The 95bFM show Carnival In Rio has a title that one could take a case to the commerce commission on and win. Talk about misleading advertising. A Shambles on Symonds Street more like, but don't get me wrong, because this is one of the best things on radio in this shoddy city of ours. Hosted by Richard, Paul, Tony and James - bFM has always been about first names - the show has been running since 2007.
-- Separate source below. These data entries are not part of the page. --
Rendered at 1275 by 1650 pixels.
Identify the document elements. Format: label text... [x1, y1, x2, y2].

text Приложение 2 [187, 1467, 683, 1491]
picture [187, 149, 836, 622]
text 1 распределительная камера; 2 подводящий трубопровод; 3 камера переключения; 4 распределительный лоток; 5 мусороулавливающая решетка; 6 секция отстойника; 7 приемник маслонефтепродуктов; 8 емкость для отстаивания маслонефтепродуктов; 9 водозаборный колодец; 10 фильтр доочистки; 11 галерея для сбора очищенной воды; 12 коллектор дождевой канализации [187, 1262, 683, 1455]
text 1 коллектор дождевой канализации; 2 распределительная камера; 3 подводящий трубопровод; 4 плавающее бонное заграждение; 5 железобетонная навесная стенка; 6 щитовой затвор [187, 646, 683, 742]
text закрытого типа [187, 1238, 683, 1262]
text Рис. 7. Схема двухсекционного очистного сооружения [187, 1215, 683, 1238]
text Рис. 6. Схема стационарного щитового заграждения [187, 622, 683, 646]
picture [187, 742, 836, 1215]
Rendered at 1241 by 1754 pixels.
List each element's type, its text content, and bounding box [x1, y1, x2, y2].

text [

The ethos seems to be the absence of pretension and a professional approach to being casual. At times it functions as a on air clubhouse for mates who seem like they really don't have anything better to do, which is to say it represents bFM at it's best. The hippies who set the station up in 1969 - when it was called Radio Bosom - would approve. It veers between sounding like an incredibly well read student flat to the dementia ward at a rest home. In some ways the show is a standard bearer for the old student radio culture that has somewhat eroded over the years as alternativeness has gone mainstream and commercialism has soaked into every nook, cranny and orifice.
It's fair to say that show is a bit of a sausage sizzle, as the regular guests are all male too. At 4.30pm there's Rob's Bollocks, a rambling sports chat with the entertainingly gruff Rob, who sounds like a cross between an East End barrow boy and a PG Tips Chimp. He loves football and was naturally concerned about Sky losing the rights to the Premier League, prompting him to say things like, "I might 'ave to get a bleedin' compoota".
Tony Tunes, joins in at 5pm to play new music. The new Pixies single Bagboy got an airing last week and was accompanied with a debate about the repercussions of Pixies bass player Kim Deal leaving the band. It's not a deal breaker apparently. A dreamy new track from electronic band Boards of Canada was next, called New Seeds. Then Beck Hansen's new track Defriended.